*** Begin section ***

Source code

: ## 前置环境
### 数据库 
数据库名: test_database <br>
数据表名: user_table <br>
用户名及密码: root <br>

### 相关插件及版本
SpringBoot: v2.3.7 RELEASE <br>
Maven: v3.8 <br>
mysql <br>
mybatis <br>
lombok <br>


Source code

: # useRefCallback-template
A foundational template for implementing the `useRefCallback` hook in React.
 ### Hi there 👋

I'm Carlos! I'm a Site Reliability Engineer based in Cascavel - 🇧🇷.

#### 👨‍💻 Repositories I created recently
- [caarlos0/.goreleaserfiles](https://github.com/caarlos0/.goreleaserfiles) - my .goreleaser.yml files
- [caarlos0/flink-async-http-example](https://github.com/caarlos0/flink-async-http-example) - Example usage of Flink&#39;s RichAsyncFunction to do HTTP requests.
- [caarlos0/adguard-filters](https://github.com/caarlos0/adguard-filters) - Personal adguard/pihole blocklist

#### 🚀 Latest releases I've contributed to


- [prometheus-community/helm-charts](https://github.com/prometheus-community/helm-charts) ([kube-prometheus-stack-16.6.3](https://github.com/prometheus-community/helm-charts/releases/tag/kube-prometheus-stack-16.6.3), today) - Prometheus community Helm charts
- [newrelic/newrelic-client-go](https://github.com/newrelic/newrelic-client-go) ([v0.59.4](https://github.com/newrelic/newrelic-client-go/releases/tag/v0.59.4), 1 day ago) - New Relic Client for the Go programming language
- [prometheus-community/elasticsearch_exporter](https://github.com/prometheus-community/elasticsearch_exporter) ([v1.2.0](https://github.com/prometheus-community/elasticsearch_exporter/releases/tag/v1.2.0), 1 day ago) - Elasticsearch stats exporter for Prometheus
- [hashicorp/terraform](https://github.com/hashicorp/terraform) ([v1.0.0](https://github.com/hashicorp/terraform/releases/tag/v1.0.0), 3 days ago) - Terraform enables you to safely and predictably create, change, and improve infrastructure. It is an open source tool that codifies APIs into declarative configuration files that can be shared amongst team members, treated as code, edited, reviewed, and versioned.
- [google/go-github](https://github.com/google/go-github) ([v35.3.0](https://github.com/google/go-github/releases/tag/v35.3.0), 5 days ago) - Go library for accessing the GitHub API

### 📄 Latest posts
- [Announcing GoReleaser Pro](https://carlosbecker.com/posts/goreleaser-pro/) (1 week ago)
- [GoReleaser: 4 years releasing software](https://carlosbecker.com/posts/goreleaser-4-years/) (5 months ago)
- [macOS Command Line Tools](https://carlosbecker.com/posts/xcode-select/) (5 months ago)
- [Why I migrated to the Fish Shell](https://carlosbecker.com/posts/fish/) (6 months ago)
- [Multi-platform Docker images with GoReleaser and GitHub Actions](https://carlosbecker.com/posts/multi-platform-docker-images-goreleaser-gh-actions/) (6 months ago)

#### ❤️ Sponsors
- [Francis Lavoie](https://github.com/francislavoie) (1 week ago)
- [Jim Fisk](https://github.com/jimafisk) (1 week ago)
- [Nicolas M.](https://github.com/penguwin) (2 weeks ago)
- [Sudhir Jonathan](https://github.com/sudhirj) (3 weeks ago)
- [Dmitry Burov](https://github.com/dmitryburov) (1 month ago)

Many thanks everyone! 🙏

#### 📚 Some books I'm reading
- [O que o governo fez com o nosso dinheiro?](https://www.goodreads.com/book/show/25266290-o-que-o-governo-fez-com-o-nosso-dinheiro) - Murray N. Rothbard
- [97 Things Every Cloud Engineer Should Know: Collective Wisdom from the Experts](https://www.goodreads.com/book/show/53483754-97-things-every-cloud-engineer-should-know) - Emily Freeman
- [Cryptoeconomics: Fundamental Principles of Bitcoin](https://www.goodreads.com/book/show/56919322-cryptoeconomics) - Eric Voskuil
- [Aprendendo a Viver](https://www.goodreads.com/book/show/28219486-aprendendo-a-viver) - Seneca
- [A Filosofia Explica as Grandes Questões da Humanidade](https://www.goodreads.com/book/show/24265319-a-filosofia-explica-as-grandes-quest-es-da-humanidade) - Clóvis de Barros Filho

*** End section ***

### TASK TO COMPLETE:
Reproduce verbatim the part of the listing that opens with the line containing "community Helm charts" and closes with the line containing "- [Multi-platform Docker", including both of those lines.

### ANSWER SPACE:
- [prometheus-community/helm-charts](https://github.com/prometheus-community/helm-charts) ([kube-prometheus-stack-16.6.3](https://github.com/prometheus-community/helm-charts/releases/tag/kube-prometheus-stack-16.6.3), today) - Prometheus community Helm charts
- [newrelic/newrelic-client-go](https://github.com/newrelic/newrelic-client-go) ([v0.59.4](https://github.com/newrelic/newrelic-client-go/releases/tag/v0.59.4), 1 day ago) - New Relic Client for the Go programming language
- [prometheus-community/elasticsearch_exporter](https://github.com/prometheus-community/elasticsearch_exporter) ([v1.2.0](https://github.com/prometheus-community/elasticsearch_exporter/releases/tag/v1.2.0), 1 day ago) - Elasticsearch stats exporter for Prometheus
- [hashicorp/terraform](https://github.com/hashicorp/terraform) ([v1.0.0](https://github.com/hashicorp/terraform/releases/tag/v1.0.0), 3 days ago) - Terraform enables you to safely and predictably create, change, and improve infrastructure. It is an open source tool that codifies APIs into declarative configuration files that can be shared amongst team members, treated as code, edited, reviewed, and versioned.
- [google/go-github](https://github.com/google/go-github) ([v35.3.0](https://github.com/google/go-github/releases/tag/v35.3.0), 5 days ago) - Go library for accessing the GitHub API

### 📄 Latest posts
- [Announcing GoReleaser Pro](https://carlosbecker.com/posts/goreleaser-pro/) (1 week ago)
- [GoReleaser: 4 years releasing software](https://carlosbecker.com/posts/goreleaser-4-years/) (5 months ago)
- [macOS Command Line Tools](https://carlosbecker.com/posts/xcode-select/) (5 months ago)
- [Why I migrated to the Fish Shell](https://carlosbecker.com/posts/fish/) (6 months ago)
- [Multi-platform Docker images with GoReleaser and GitHub Actions](https://carlosbecker.com/posts/multi-platform-docker-images-goreleaser-gh-actions/) (6 months ago)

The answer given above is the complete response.